▸ WORK REQUIRED
Leave the images out, and copy each of the records below exactly.

Start of DATASET EXTRACT

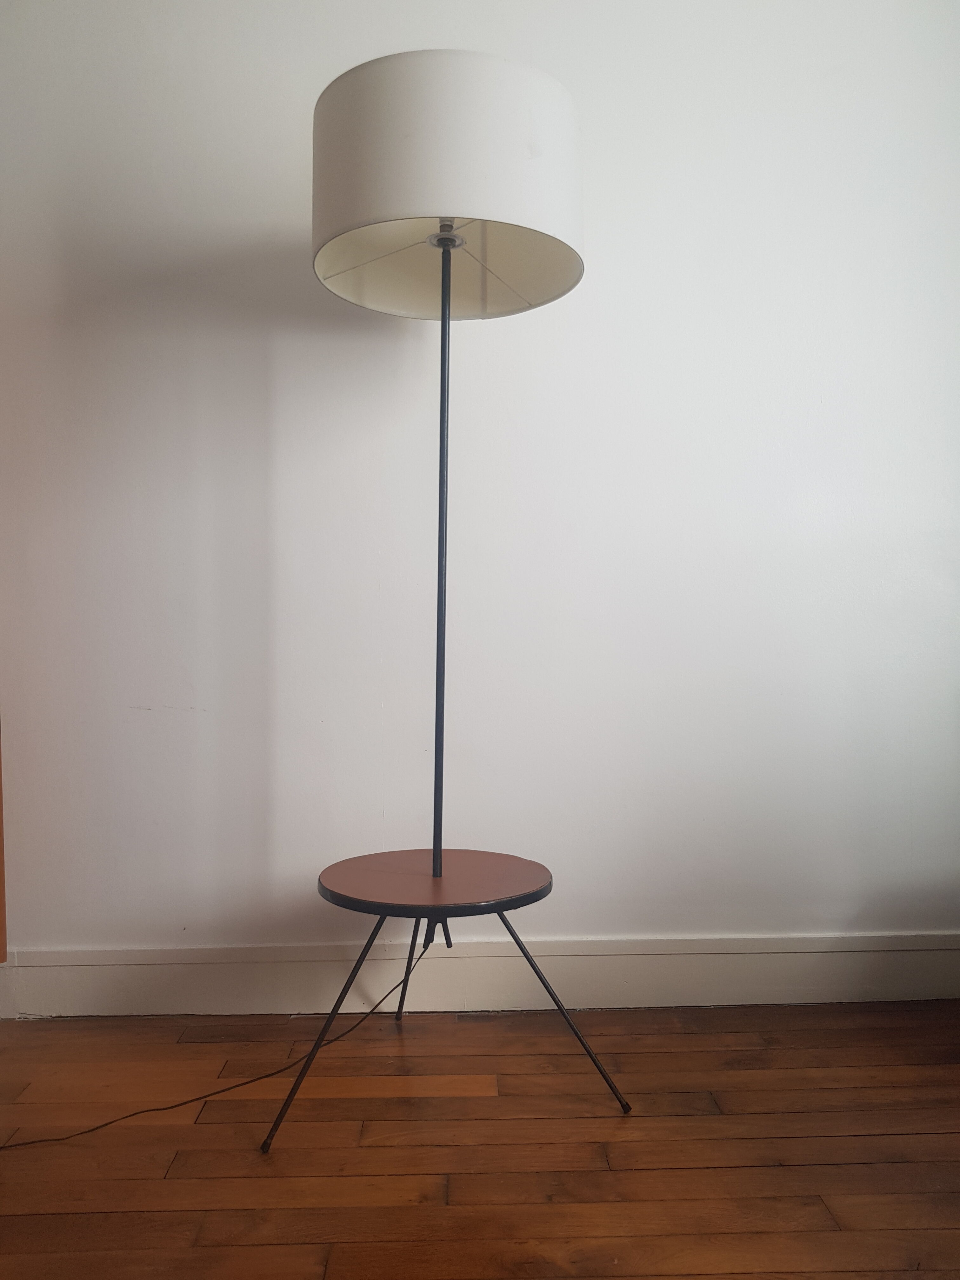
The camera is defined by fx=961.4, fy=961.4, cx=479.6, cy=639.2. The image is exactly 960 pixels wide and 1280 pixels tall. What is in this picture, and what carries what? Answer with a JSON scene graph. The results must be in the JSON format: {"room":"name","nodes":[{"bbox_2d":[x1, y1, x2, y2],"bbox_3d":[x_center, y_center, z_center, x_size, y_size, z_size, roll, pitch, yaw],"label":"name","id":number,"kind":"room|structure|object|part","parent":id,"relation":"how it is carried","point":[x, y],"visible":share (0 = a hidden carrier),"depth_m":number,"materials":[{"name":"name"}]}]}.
{"room":"living room","nodes":[
{"label":"living room","id":0,"kind":"room"},
{"bbox_2d":[0,998,959,1279],"bbox_3d":[-0.393,0.870,0.068,5.652,0.100,4.555,0,1,-2],"label":"wooden floor","id":1,"kind":"structure","parent":0,"point":[449,1058],"depth_m":1.51,"materials":[{"name":"brown wood"}]},
{"bbox_2d":[0,934,437,1149],"bbox_3d":[-0.595,0.660,1.656,1.075,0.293,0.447,0,1,-35],"label":"power cord","id":2,"kind":"object","parent":1,"relation":"on","point":[22,1144],"visible":0.92,"depth_m":1.70,"materials":[{"name":"black plastic"}]},
{"bbox_2d":[280,54,628,1160],"bbox_3d":[-0.066,-0.074,1.684,0.633,1.761,0.557,0,1,-2],"label":"floor lamp","id":3,"kind":"object","parent":1,"relation":"on","point":[441,246],"visible":0.98,"depth_m":1.54,"materials":[{"name":"metal"}]},
{"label":"leg","id":4,"kind":"part","parent":3,"relation":"part of","materials":[{"name":"black metal"}]},
{"bbox_2d":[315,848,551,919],"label":"round shelf","id":5,"kind":"object","parent":3,"relation":"on","point":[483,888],"visible":0.92,"depth_m":1.68,"materials":[{"name":"brown wood"}]},
{"bbox_3d":[0.103,0.596,1.625,0.293,0.342,0.155,0,1,-2],"label":"leg","id":6,"kind":"part","parent":3,"relation":"part of","materials":[{"name":"black metal"}]},
{"bbox_2d":[0,0,959,967],"bbox_3d":[-0.372,-0.501,2.122,4.918,2.596,0.178,0,1,-2],"label":"wall","id":7,"kind":"structure","parent":0,"point":[597,281],"depth_m":2.05,"materials":[{"name":"white paint"}]},
{"bbox_2d":[0,714,6,962],"bbox_3d":[-1.209,-0.153,1.809,0.524,1.716,0.341,0,1,-2],"label":"wooden furniture","id":8,"kind":"object","parent":7,"relation":"attached to","point":[1,821],"visible":0.94,"depth_m":1.95,"materials":[{"name":"brown wood"}]},
{"bbox_2d":[0,933,959,1018],"bbox_3d":[-0.158,0.719,2.049,4.021,0.143,0.019,0,1,-2],"label":"baseboard","id":9,"kind":"structure","parent":7,"relation":"attached to","point":[93,977],"depth_m":2.05,"materials":[{"name":"white paint"}]}
]}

End of DATASET EXTRACT

▸ TASK SOLUTION
The camera is defined by fx=961.4, fy=961.4, cx=479.6, cy=639.2. The image is exactly 960 pixels wide and 1280 pixels tall. What is in this picture, and what carries what? Answer with a JSON scene graph. The results must be in the JSON format: {"room":"name","nodes":[{"bbox_2d":[x1, y1, x2, y2],"bbox_3d":[x_center, y_center, z_center, x_size, y_size, z_size, roll, pitch, yaw],"label":"name","id":number,"kind":"room|structure|object|part","parent":id,"relation":"how it is carried","point":[x, y],"visible":share (0 = a hidden carrier),"depth_m":number,"materials":[{"name":"name"}]}]}.
{"room":"living room","nodes":[
{"label":"living room","id":0,"kind":"room"},
{"bbox_2d":[0,998,959,1279],"bbox_3d":[-0.393,0.870,0.068,5.652,0.100,4.555,0,1,-2],"label":"wooden floor","id":1,"kind":"structure","parent":0,"point":[449,1058],"depth_m":1.51,"materials":[{"name":"brown wood"}]},
{"bbox_2d":[0,934,437,1149],"bbox_3d":[-0.595,0.660,1.656,1.075,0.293,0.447,0,1,-35],"label":"power cord","id":2,"kind":"object","parent":1,"relation":"on","point":[22,1144],"visible":0.92,"depth_m":1.70,"materials":[{"name":"black plastic"}]},
{"bbox_2d":[280,54,628,1160],"bbox_3d":[-0.066,-0.074,1.684,0.633,1.761,0.557,0,1,-2],"label":"floor lamp","id":3,"kind":"object","parent":1,"relation":"on","point":[441,246],"visible":0.98,"depth_m":1.54,"materials":[{"name":"metal"}]},
{"label":"leg","id":4,"kind":"part","parent":3,"relation":"part of","materials":[{"name":"black metal"}]},
{"bbox_2d":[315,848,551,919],"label":"round shelf","id":5,"kind":"object","parent":3,"relation":"on","point":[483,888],"visible":0.92,"depth_m":1.68,"materials":[{"name":"brown wood"}]},
{"bbox_3d":[0.103,0.596,1.625,0.293,0.342,0.155,0,1,-2],"label":"leg","id":6,"kind":"part","parent":3,"relation":"part of","materials":[{"name":"black metal"}]},
{"bbox_2d":[0,0,959,967],"bbox_3d":[-0.372,-0.501,2.122,4.918,2.596,0.178,0,1,-2],"label":"wall","id":7,"kind":"structure","parent":0,"point":[597,281],"depth_m":2.05,"materials":[{"name":"white paint"}]},
{"bbox_2d":[0,714,6,962],"bbox_3d":[-1.209,-0.153,1.809,0.524,1.716,0.341,0,1,-2],"label":"wooden furniture","id":8,"kind":"object","parent":7,"relation":"attached to","point":[1,821],"visible":0.94,"depth_m":1.95,"materials":[{"name":"brown wood"}]},
{"bbox_2d":[0,933,959,1018],"bbox_3d":[-0.158,0.719,2.049,4.021,0.143,0.019,0,1,-2],"label":"baseboard","id":9,"kind":"structure","parent":7,"relation":"attached to","point":[93,977],"depth_m":2.05,"materials":[{"name":"white paint"}]}
]}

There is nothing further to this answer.